If you want a look at the numbers, here they are.

Comment Sad, because they had the perfect inroad (Score 1) 62

At its peak, TiVo was a household name...and in hindsight, it probably would have been possible to keep it going with relatively small amounts of effort.

For starters, they weren't all that great to their base - the folks with the lifetime subscriptions. They were the early-adopters and the enthusiasts, but they ran into issues once the lifetime subscriptions were tied to the analog boxes and the cable companies stopped offering that service...in such cases, the customers had to choose, and at the very least, some of them were unlikely to choose to continue with TiVo. It probably didn't help that some of those boxes required dial-up connections to get guide data, and they weren't exactly upgradeable to wi-fi.

From there, cable companies competed with first-party DVR boxes...which everyone hated because their UI sucked and was slow, but it came bundled with cable service and the cable companies actively supported and marketed them, so lots of people used them instead.
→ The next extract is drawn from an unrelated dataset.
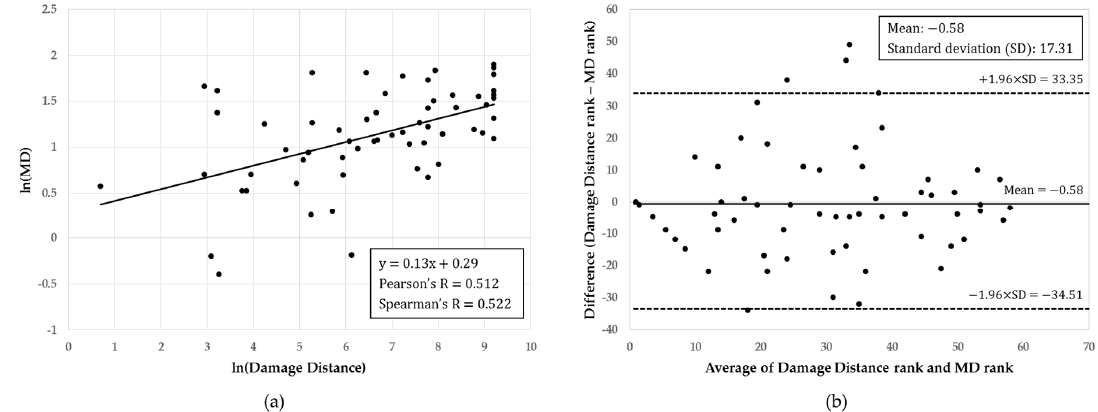
Figure 3. Comparison of matched ratio between MD and Damage Distance for 60 chemicals that require an accident plan: ( a ) Comparison between MD and Damage Distance and ( b ) Bland–Altman plot of MD and Damage Distance.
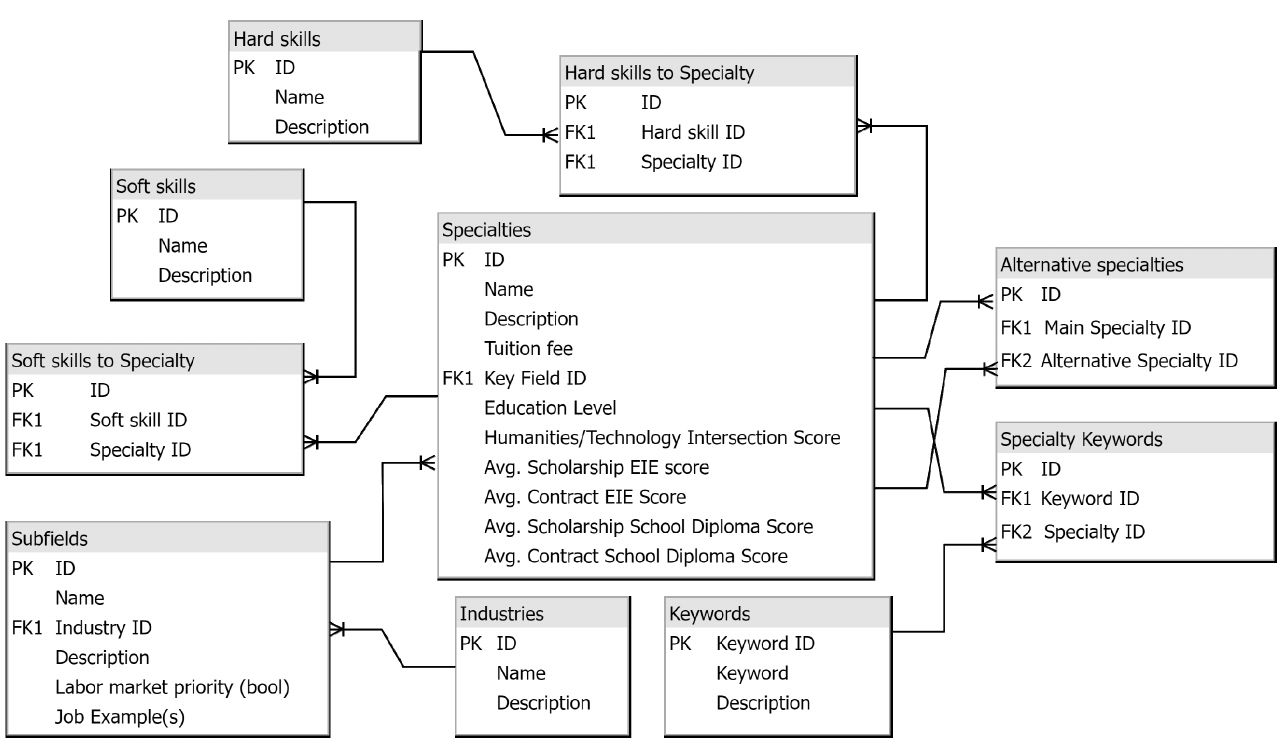
Figure 3. Specialties Database Entity Relationships.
Had TiVo offered an onboarding service, where TiVo would get a CableCARD on the users' behalf and send it to them preconfigured, that may have helped justify the purchase.

TiVo was already at least some living rooms; they could have gone toe-to-toe with Roku and Amazon Fire Sticks...and I believe the later models *did* allow Netflix streaming and such, but it was too little, too late, and TiVo didn't have retail space in the same way Roku did. For sure, Roku would have won on price, but it likely would have been possible for them to have leveraged their brand recognition.

Finally, the nail in the coffin for TiVo was that they didn't lobby to retain the legal mandate for CableCARDs. I had a SiliconDust HD Homerun Prime, and I loved it for the time I could use it, but my cable company wouldn't give me a CableCARD when I changed my service, because they didn't have to.

It's completely unsurprising that the pioneer in the space lost their spot, but they absolutely could have owned the market with a bit better marketing and availability.

Comment Re:I forsee... (Score 1) 79

Lots and lots of cheap VPSes offering cloud servers and storage from all of these soon-to-be future useless AI datacenters.

That may be true to a certain extent, but I submit two counterbalances to this:

1. VPS workloads aren't usually helped by GPU acceleration; even if DigitalOcean or Hetzner got these datacenters in a fire sale, they'd still be sitting on a pile of GPUs they would either have to leverage or sell.

2. While VPS companies will undoubtedly continue to have their workload quantities increase over time, if the AI tech bubble bursts, they are likely to end up being on the working end of that at some level, too. I'm sure they aren't going anywhere, but even if revenue is down 10%, it's going to be a tough sell to get leadership to think about making an investment of that size when it's unclear whether next year will *also* have a 10% loss of revenue.

Comment Re:no socials under 15. (Score 1) 44

You  advise suffering; making  networked computer use as difficult as getting a drivers license. I do not see that as a step for'ard. Of-course I have spent the last three days getting two Linux boxes enabled on the  sketchy local WiFi.  Inexpert? Yep. Twenty years ago getting my Florida drivers license took 2 hours at DMV. YMMV.